> [Task statement] Put everything from the line containing "#### **하이브리드 모델 특징**" down to the end of the data into a Markdown table with the columns Row and Text line. Skip blank lines.

> [Extracted records]
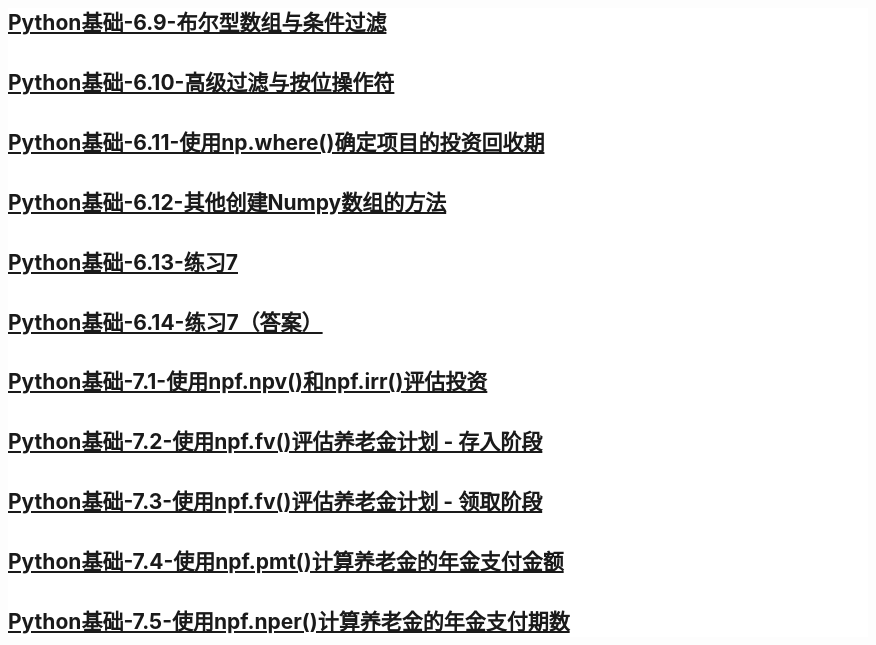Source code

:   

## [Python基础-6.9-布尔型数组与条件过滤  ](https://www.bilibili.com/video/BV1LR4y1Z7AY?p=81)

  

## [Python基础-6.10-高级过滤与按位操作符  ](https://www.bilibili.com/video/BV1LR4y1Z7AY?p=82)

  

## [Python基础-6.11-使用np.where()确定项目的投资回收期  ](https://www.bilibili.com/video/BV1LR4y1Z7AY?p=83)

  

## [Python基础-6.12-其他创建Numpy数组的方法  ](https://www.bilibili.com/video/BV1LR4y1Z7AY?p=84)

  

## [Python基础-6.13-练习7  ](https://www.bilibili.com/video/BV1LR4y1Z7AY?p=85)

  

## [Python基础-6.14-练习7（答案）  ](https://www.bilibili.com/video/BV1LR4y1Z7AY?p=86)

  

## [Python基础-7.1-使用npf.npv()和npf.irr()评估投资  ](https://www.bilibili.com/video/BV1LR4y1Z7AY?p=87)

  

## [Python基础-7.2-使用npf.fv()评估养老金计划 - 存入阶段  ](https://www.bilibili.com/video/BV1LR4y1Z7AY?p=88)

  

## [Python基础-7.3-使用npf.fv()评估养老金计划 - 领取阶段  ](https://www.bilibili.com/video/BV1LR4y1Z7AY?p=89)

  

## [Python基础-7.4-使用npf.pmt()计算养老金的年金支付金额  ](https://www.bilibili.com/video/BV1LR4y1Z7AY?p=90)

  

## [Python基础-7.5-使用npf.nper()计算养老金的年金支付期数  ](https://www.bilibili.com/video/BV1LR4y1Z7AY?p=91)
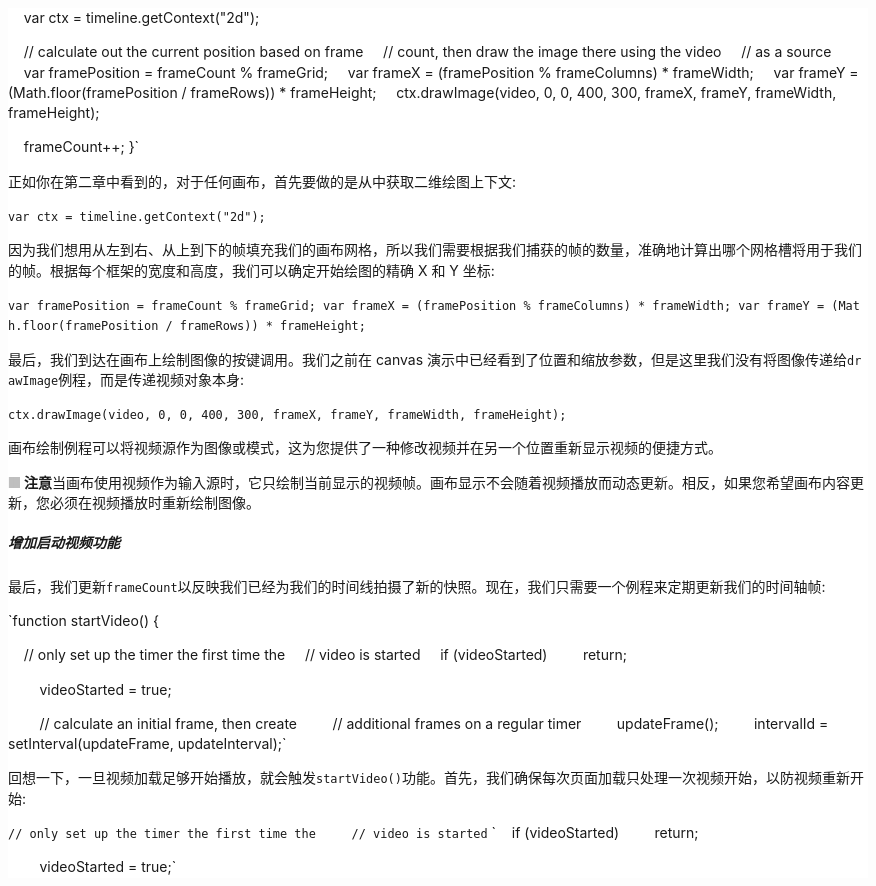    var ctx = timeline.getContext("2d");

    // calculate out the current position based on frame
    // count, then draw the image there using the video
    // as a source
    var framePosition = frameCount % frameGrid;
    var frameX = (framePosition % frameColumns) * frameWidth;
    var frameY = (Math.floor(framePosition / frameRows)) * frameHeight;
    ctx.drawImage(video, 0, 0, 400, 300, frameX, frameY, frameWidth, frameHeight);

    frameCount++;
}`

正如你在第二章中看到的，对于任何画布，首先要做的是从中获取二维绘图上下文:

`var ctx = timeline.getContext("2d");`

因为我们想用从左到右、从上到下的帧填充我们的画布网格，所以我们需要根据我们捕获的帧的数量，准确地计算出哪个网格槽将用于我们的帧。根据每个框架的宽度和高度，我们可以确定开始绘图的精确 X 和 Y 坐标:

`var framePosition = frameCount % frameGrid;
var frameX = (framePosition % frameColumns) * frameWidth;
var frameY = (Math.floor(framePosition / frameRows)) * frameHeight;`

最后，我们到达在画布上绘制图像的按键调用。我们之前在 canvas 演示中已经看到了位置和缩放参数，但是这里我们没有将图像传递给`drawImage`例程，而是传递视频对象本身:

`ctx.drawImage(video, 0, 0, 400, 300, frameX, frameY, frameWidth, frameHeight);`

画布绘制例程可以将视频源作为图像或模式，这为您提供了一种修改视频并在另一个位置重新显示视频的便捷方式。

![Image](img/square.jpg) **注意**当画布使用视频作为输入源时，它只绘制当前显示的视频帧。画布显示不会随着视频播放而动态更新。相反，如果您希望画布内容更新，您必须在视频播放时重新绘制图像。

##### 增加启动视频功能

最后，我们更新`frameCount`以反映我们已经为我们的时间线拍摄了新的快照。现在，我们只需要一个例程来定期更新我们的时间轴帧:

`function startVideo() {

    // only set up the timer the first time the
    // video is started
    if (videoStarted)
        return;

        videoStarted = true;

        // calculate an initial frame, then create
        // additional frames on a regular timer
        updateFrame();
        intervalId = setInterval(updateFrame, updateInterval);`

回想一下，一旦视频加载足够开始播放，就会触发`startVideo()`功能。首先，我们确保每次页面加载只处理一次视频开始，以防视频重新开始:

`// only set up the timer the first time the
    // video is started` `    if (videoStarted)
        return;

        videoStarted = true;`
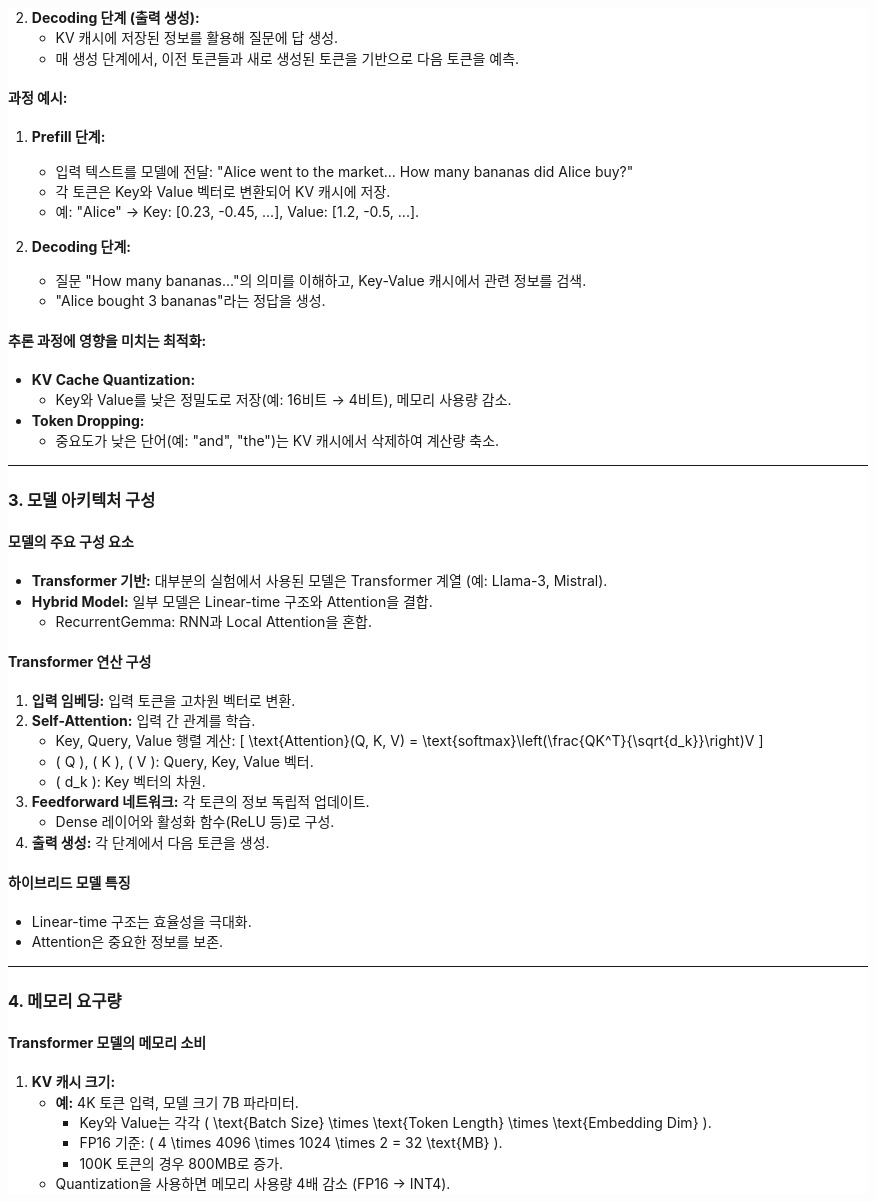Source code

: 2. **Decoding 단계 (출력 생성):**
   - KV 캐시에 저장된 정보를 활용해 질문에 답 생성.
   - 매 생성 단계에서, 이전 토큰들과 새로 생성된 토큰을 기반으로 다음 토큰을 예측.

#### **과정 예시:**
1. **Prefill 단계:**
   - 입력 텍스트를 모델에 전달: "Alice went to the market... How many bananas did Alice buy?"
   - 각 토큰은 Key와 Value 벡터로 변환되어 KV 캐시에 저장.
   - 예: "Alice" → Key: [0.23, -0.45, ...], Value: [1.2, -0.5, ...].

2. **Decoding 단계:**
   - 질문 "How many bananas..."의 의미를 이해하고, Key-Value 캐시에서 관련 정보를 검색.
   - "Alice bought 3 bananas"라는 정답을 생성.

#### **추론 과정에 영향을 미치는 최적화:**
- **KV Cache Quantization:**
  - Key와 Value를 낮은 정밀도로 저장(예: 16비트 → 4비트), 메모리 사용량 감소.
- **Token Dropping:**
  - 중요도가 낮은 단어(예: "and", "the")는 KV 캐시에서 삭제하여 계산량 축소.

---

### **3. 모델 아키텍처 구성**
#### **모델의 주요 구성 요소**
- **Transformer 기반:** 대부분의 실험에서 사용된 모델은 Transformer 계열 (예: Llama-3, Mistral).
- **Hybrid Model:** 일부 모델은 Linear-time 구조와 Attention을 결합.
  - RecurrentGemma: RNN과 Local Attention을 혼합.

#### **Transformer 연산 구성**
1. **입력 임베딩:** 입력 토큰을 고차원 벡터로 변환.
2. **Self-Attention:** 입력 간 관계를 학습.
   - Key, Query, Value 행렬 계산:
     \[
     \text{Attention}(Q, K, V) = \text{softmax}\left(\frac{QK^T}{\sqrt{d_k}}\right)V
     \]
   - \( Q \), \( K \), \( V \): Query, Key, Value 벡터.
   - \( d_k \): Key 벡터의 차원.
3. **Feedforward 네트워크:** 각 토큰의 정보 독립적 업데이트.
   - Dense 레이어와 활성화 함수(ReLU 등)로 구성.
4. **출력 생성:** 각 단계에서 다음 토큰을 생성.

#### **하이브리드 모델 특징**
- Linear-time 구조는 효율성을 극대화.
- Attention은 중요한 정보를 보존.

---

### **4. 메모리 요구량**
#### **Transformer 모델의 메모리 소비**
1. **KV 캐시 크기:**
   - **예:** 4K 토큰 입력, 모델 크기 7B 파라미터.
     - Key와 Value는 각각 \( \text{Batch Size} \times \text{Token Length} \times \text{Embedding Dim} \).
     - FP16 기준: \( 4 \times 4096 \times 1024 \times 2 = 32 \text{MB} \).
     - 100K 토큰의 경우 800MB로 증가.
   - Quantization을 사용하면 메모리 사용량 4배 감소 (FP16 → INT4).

> [The completed task]
| Row | Text line |
|---|---|
| 1 | #### **하이브리드 모델 특징** |
| 2 | - Linear-time 구조는 효율성을 극대화. |
| 3 | - Attention은 중요한 정보를 보존. |
| 4 | --- |
| 5 | ### **4. 메모리 요구량** |
| 6 | #### **Transformer 모델의 메모리 소비** |
| 7 | 1. **KV 캐시 크기:** |
| 8 |    - **예:** 4K 토큰 입력, 모델 크기 7B 파라미터. |
| 9 |      - Key와 Value는 각각 \( \text{Batch Size} \times \text{Token Length} \times \text{Embedding Dim} \). |
| 10 |      - FP16 기준: \( 4 \times 4096 \times 1024 \times 2 = 32 \text{MB} \). |
| 11 |      - 100K 토큰의 경우 800MB로 증가. |
| 12 |    - Quantization을 사용하면 메모리 사용량 4배 감소 (FP16 → INT4). |